Immigration New Zealand will extend working holiday visas for ten thousand temporary skilled migrants in New Zealand for another six months, Immigration Minister Kris Faafoi has said.
The visa extensions for skilled migrants would ensure employers in New Zealand can “continue to access the current onshore workforce” to help with skill shortages, Mr Faafoi said.
He also said that the working holiday visa extensions would ease the anxiety of temporary skilled migrants in New Zealand with the knowledge that they can stay and work in the country for the foreseeable future.
Despite extending the working holiday visas, New Zealand continues to prepare for its “once-in-a-lifetime” immigration reset.
As part of this immigration reset, NZ will move away from relying on skilled migrants with lower skill levels and turn towards a greater number of skilled migrants with higher skill levels arriving in the country.
Given that the majority of working holiday visa holders in New Zealand are employed in low-paying jobs, many people are left confused by the contradiction of Immigration New Zealand extending these visas while still preparing for the immigration reset.
Temporary skilled migrants in New Zealand are having to stay vigilant for updates on their future, with many complaining of Immigration New Zealand’s pattern of last-minute update announcements.
Elsewhere, an education and workforce select committee criticised the NZ government for its immigration reset and imminent working holiday visa announcements.

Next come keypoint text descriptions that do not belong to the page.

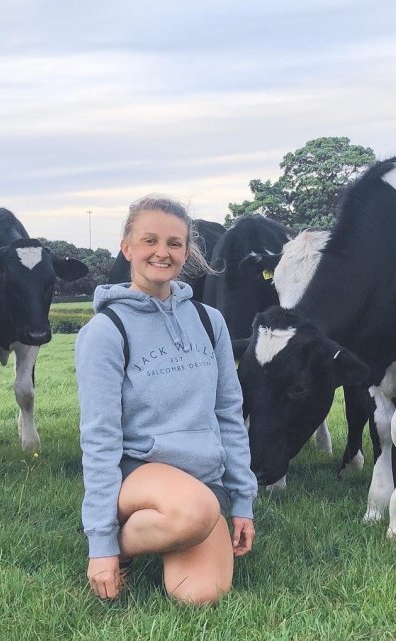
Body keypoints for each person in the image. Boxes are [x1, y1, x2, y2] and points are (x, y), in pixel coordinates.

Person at [75, 195, 258, 605]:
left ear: (187, 251)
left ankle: (175, 525)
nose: (162, 252)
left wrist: (242, 500)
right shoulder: (106, 330)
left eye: (175, 243)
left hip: (203, 480)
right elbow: (100, 437)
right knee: (193, 511)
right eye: (150, 240)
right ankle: (118, 542)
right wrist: (100, 544)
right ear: (127, 248)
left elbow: (228, 414)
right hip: (140, 471)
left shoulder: (211, 322)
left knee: (200, 596)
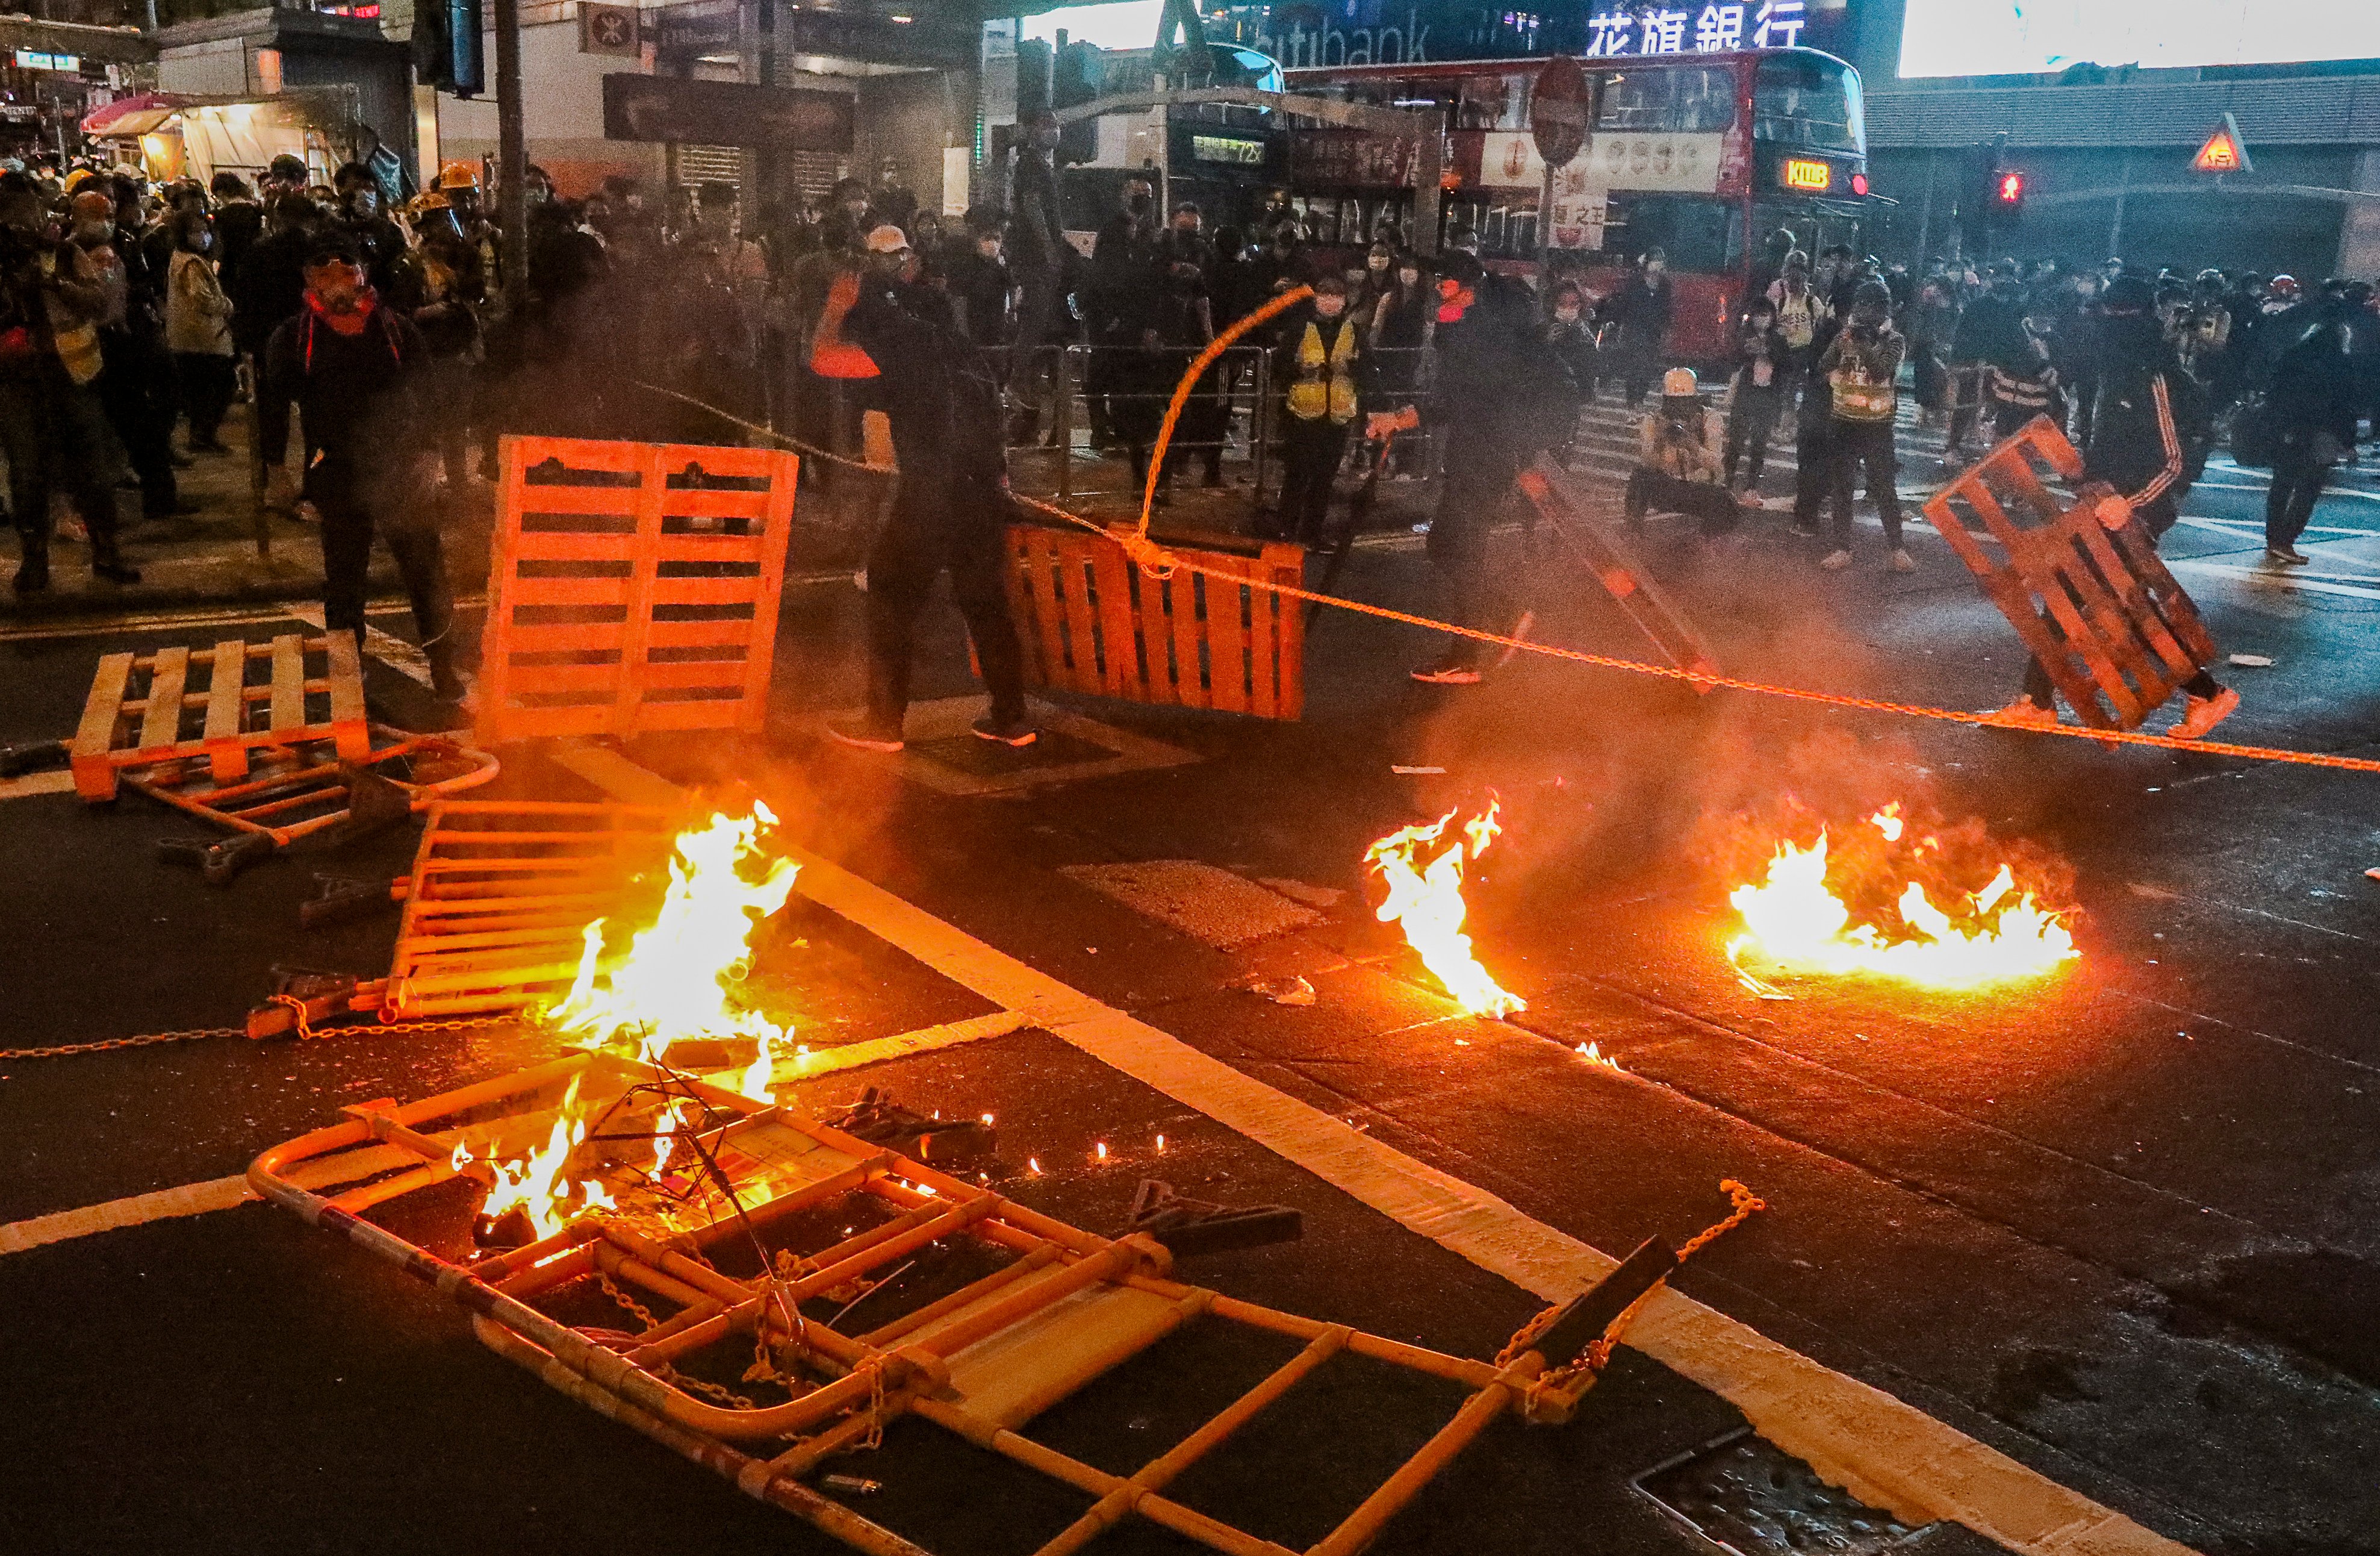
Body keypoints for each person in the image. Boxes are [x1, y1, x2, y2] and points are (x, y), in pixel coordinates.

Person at [1992, 276, 2236, 739]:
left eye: (2118, 316)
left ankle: (2206, 693)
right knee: (2069, 594)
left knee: (2117, 608)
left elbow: (2174, 459)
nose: (2109, 326)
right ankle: (2036, 700)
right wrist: (2086, 480)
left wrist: (2132, 504)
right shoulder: (2113, 370)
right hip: (2101, 505)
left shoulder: (2155, 375)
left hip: (2134, 513)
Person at [824, 255, 1035, 752]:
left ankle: (883, 723)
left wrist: (834, 310)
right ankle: (1011, 718)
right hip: (982, 489)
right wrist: (999, 483)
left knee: (890, 592)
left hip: (931, 492)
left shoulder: (890, 343)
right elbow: (993, 420)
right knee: (984, 601)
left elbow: (824, 357)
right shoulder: (962, 347)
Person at [257, 234, 462, 700]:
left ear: (364, 276)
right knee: (345, 578)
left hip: (400, 465)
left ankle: (444, 667)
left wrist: (432, 453)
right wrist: (277, 468)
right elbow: (273, 404)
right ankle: (350, 674)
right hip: (337, 470)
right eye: (324, 273)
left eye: (347, 271)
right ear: (309, 281)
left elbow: (430, 394)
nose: (338, 281)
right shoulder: (292, 337)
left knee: (425, 570)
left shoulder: (396, 328)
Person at [1405, 252, 1570, 683]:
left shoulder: (1480, 330)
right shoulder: (1472, 322)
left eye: (1445, 282)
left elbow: (1466, 395)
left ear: (1467, 287)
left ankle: (1468, 654)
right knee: (1448, 545)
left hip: (1487, 453)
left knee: (1457, 547)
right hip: (1478, 451)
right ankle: (1503, 615)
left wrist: (1411, 417)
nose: (1438, 288)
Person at [0, 172, 135, 591]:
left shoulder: (62, 253)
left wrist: (53, 284)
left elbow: (100, 302)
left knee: (92, 466)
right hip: (17, 379)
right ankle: (34, 560)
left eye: (32, 210)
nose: (26, 221)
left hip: (71, 374)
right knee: (27, 471)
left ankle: (106, 552)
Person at [1817, 279, 1912, 573]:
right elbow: (1823, 364)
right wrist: (1844, 346)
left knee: (1884, 487)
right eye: (1862, 305)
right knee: (1842, 486)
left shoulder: (1894, 340)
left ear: (1884, 309)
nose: (1865, 311)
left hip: (1877, 424)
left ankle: (1897, 548)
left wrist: (1860, 343)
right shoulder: (1845, 335)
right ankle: (1841, 547)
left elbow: (1881, 368)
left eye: (1873, 306)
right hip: (1844, 421)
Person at [1272, 273, 1362, 544]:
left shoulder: (1354, 331)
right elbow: (1279, 367)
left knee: (1324, 480)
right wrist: (1302, 371)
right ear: (1316, 299)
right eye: (1325, 295)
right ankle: (1285, 531)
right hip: (1302, 415)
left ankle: (1312, 534)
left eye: (1337, 296)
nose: (1331, 301)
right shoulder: (1299, 328)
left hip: (1336, 417)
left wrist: (1350, 369)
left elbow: (1368, 370)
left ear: (1345, 300)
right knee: (1297, 476)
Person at [2261, 313, 2358, 565]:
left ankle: (2274, 538)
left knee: (2282, 483)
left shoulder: (2294, 356)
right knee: (2308, 489)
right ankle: (2287, 539)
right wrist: (2348, 443)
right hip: (2322, 433)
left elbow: (2274, 390)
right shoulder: (2340, 365)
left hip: (2289, 429)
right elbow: (2344, 406)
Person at [1626, 369, 1745, 534]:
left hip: (1699, 489)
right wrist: (1660, 443)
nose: (1679, 410)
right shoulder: (1652, 421)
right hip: (1667, 487)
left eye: (1684, 403)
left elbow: (1717, 466)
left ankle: (1708, 546)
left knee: (1726, 503)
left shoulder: (1710, 419)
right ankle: (1633, 533)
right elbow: (1647, 462)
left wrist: (1694, 447)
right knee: (1639, 477)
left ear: (1694, 401)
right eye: (1673, 404)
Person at [164, 207, 236, 453]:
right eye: (196, 232)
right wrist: (226, 305)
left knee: (200, 391)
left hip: (186, 336)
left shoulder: (179, 258)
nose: (203, 237)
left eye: (205, 231)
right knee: (217, 387)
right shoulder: (191, 263)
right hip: (202, 335)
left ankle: (201, 435)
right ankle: (203, 435)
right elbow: (201, 297)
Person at [1723, 297, 1788, 490]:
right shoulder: (1744, 336)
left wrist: (1768, 351)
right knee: (1736, 441)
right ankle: (1727, 480)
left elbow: (1787, 366)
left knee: (1759, 444)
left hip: (1767, 397)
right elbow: (1733, 362)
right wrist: (1747, 351)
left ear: (1772, 317)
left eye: (1765, 315)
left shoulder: (1778, 340)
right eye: (1758, 315)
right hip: (1746, 395)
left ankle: (1751, 486)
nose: (1761, 319)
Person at [1608, 247, 1673, 407]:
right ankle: (1632, 401)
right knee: (1635, 366)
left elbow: (1667, 308)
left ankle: (1640, 398)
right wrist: (1615, 321)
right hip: (1635, 328)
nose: (1657, 264)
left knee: (1648, 368)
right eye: (1654, 260)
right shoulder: (1635, 281)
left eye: (1660, 260)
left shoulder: (1665, 284)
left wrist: (1666, 327)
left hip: (1653, 331)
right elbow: (1625, 304)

Erica Stanford, NZ National Party spokeswoman for immigration, asked whether extending the working holiday visas was an indication that the country needed a wider range of skilled migrants.
She said that while any announcement on visa extensions for stranded skilled migrants in New Zealand was welcomed, Immigration NZ’s actions also highlighted problems with the proposed immigration reset.
She also pointed out that with the very first opportunity Immigration Minister Mr Faafoi had of putting the immigration reset into practice, he did the exact opposite by extending the visas for lower skilled temporary migrants.
This contradiction, of Immigration NZ planning to turn to higher skilled migrants yet extending the visa of their lower skilled counterparts, is clear for everyone to see and feel confused by.
She also claimed that while the reality for New Zealand is that the country needs more skilled migrants across a broader range of skills, it is not politically permissible for Immigration NZ to admit it.